Friday, August 31, 2007

close.

mom's skin is drawn looking now, and a waxy, yellowish color.
(when the family came to visit this weekend, we were all impressed by how lovely mom's skin looked - really glowing. that time has passed now.)
her breathing is scary. last night she had what could only be described as a death gurgle. the hospice nurse warned us to not make too much of it, and said it probably wasn't as distressing for her to have as it was for us to hear. good, because that was a terrible sound. her breathing was really quick last night, but it's even more so now. it's like she's jogging, sucking in tiny gasps and puffing them out. the nurse says that she's not getting much oxygen, hence the gasping.
she has a fever all the time, no matter what we do.
she doesn't respond to speech.
last night she made moaning noises.
we're done with the phase where we try to deal with individual symptoms.

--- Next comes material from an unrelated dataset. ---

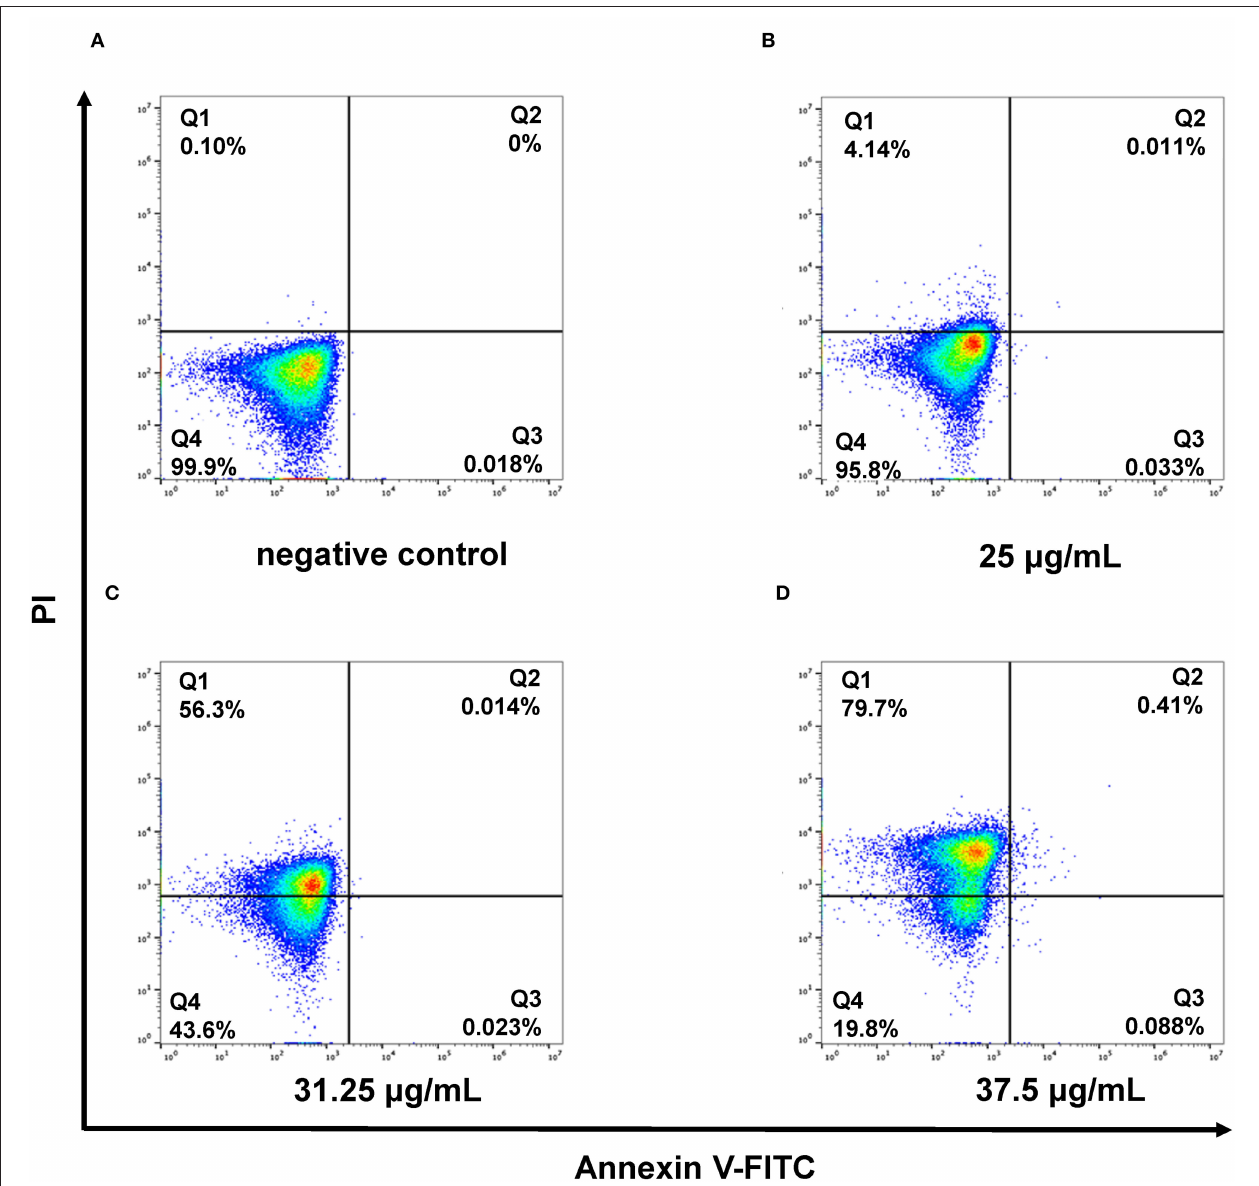
FIGURE 3 | Flow cytometric analysis revealed the necrotic cell death caused by membrane damage in the presence of SAN for 4h in C. albicans (ATCC 10231). Negative control cells without SAN (A) , 12.5 µ g/mL of SAN-treated cells (B) , 31.25 µ g/mL of SAN-treated cells (C) , and 37.5 µ g/mL of SAN-treated cells (D) . Q1: necrosis; Q2: late apoptosis; Q3: early apoptosis; and Q4: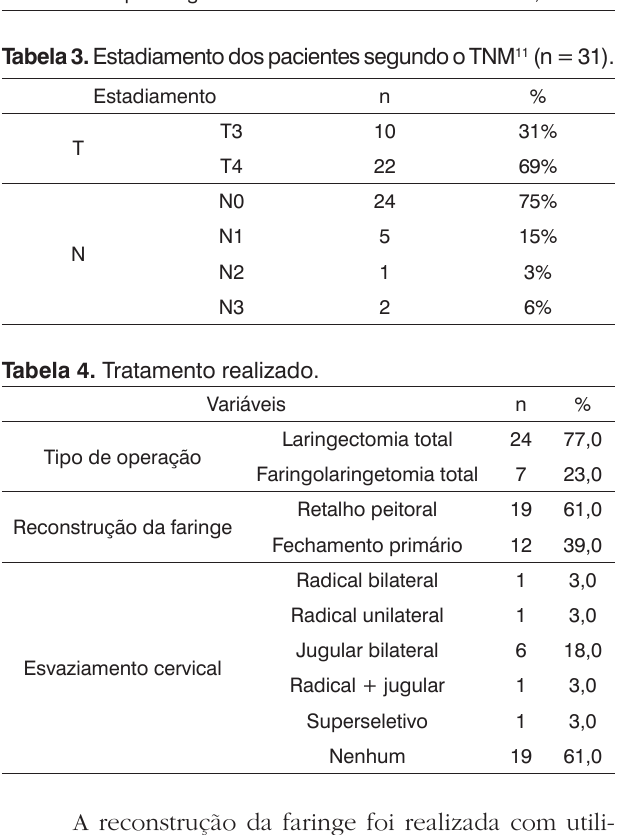
Tabela 6. Comparação dos tipos de fechamento da faringe em relação às variáveis tempo de uso do CNE, reintrodução da dieta oral e aparecimento da fístula salivar (n =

now we just give her morphine regularly and try to keep her comfortable.
the nurse on-call last night said mom won't go if she's not comfortable (like, if she's gasping for breath, actively involved in the fight to live, she's not going to be inclined to just stop.) she recommended that we make mom ultra-comfy (crush an ativan up and mix it with morphine, for example) so that she'll be more likely to just drift off and not wake up.

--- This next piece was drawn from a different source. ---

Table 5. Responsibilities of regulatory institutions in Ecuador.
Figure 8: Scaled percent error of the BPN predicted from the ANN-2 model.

that same nurse also recommended that i think about where i want to be when people come to take mom's body out of the house. she said that that can be a traumatic thing to see, so some people wish they'd left the house, or at least stayed in another room.
i appreciated the suggestion.
we're all so tired.
since mom could die at any moment, we all want to be ready all the time.
last night, while i was giving her some meds, i happened to look at her face, and it looked SO much like my mom, the way that i know her, and yet so NOT her. it really hit me, again, that this is her dying.
my mom is dying in the next room.
every breath is getting her closer to her last. (again, i guess the same could be said for all of us, but it's clearly not the same.)
my mom.
she's not ever going to be herself again, the way i know her.
being around it constantly it's easy, and necessary, to sometimes let that fact drift a little from our consciousness.
this is the worst/best/worst time of my life.
in a lot of ways, it's so much like The Golden Summer.
me, lu and tab barely working, spending all our time together.
a time of tremendous internal change and personal growth.
tons of laughing and crying.
and my mom, the center point of everything.
ben's comment about still having a relationship with his mom, past her death, was helpful.
i hope that i am able to check in with her sometimes, or feel her presence.
and, at this point, i hope she doesn't wait too much longer.
it's only going to get yuckier, physically.